The other issue which met with a lot of opposition was the attempt to impose a 1% ‘levy’ on the wages of all workers – including those on the minimum wage. As a result of the protests against this attempt to take money out of the pockets of those who could least afford it, the government was forced to take a slight step backwards and announced within a week that the levy would not apply to those earning less than €17,500 per annum.

Just over 5 months after that partial climb-down, Brian Lenihan announced that workers earning as little as €15,028 per year will have to pay not a 1% levy but 2% of their income. Where is the reaction? Where is the anger? The budget was a blatant case of Robin Hood in reverse.

The range of thieving from the pockets of workers and the unemployed includes:
· A doubling of the income ‘levy’
· Halving of jobseekers allowance for those aged 18 – 20
· A 2% annual cut in social welfare payments through abolishing the Christmas ‘bonus’
· Abolition of mortgage interest relief after the first 7 years of the loan
· Doubling of the health levy
· Halving and eventual abolition of childcare supplement

In addition to this, Lenihan made it clear in his speech that there will be more of the same to come in the next couple of years. And for what? So that bankers and property developers can be rescued.

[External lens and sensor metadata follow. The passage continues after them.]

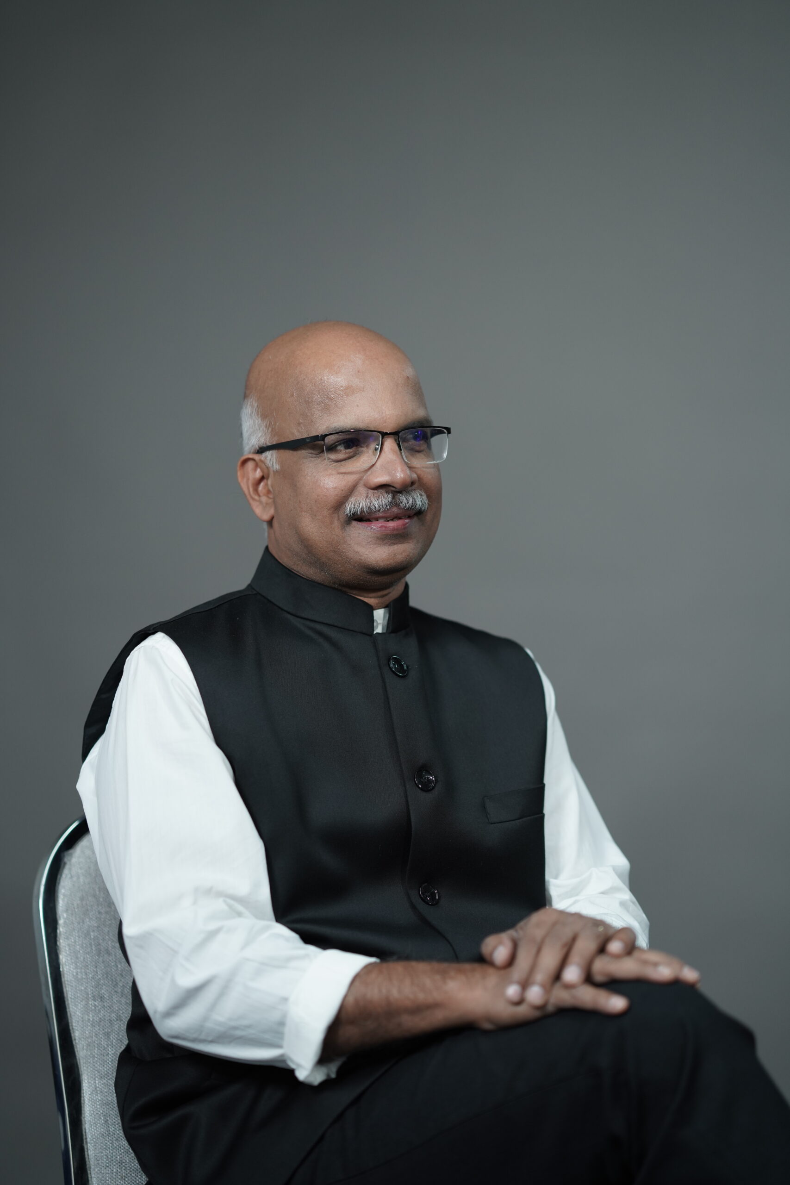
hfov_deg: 16.1
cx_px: 395
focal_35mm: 85
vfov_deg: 23.9
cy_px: 592
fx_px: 2797
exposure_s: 1/200
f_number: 1.8
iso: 400
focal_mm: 85
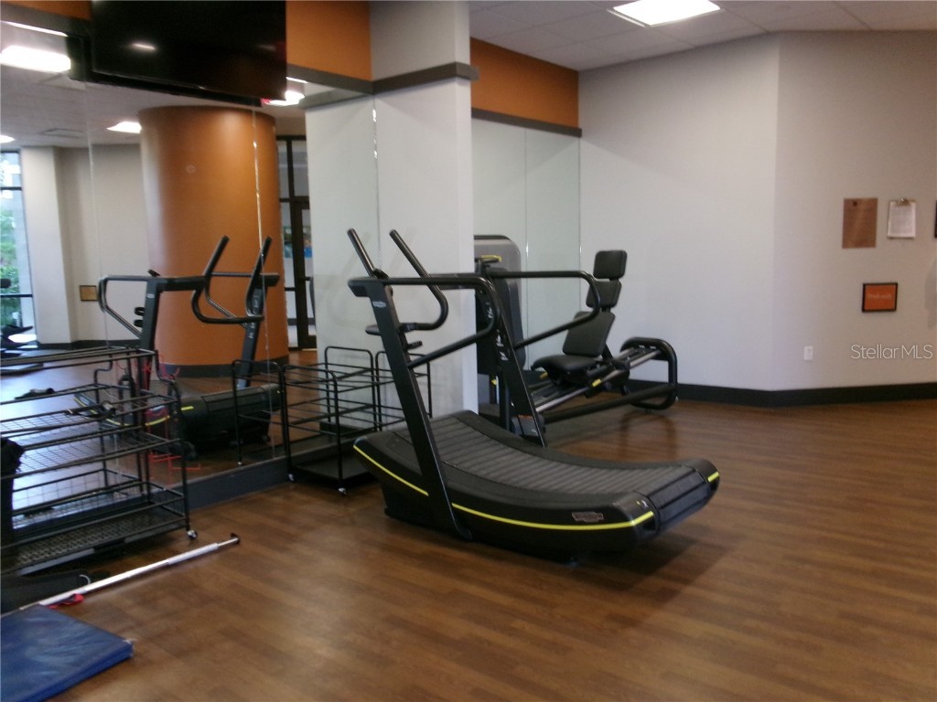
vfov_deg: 49.7
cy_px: 351
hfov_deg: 63.4
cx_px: 468
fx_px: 758
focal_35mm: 28
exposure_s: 1/34
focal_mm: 5.1
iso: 400
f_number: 3.9
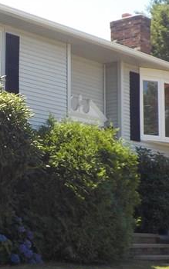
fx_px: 685
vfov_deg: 22.3
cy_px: 131
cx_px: -25
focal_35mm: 93
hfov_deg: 13.7
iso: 125
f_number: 3.3
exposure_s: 1/500
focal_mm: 4.1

Setting up a National Asset Management Agency is a mechanism whereby the bad debts of property developers will be shifted onto the shoulders of ordinary workers. Those who caused the crisis through their reckless gambling and speculation will be protected and the futures of workers and their families are being mortgaged to the tune of anything up to €90billion. In fact those who caused the crisis will actually be net beneficiaries of this budget. Robin Hood in reverse – take from the workers and give to the wealthy.

And Lenihan’s contention that “Those who can best afford it will pay the most” needs to be treated with the contempt it deserves. While it’s factually true to say that someone earning €250,000 per annum pays more (6% = €15,000) than someone earning €30,000 (2% = €600), the figures that matter are what the person has left. The person earning €250,000 can afford to pay a hell of a lot more. Lenihan’s budget has continued the political strategy of defending the wealthy. Where is the reaction? Where is the anger?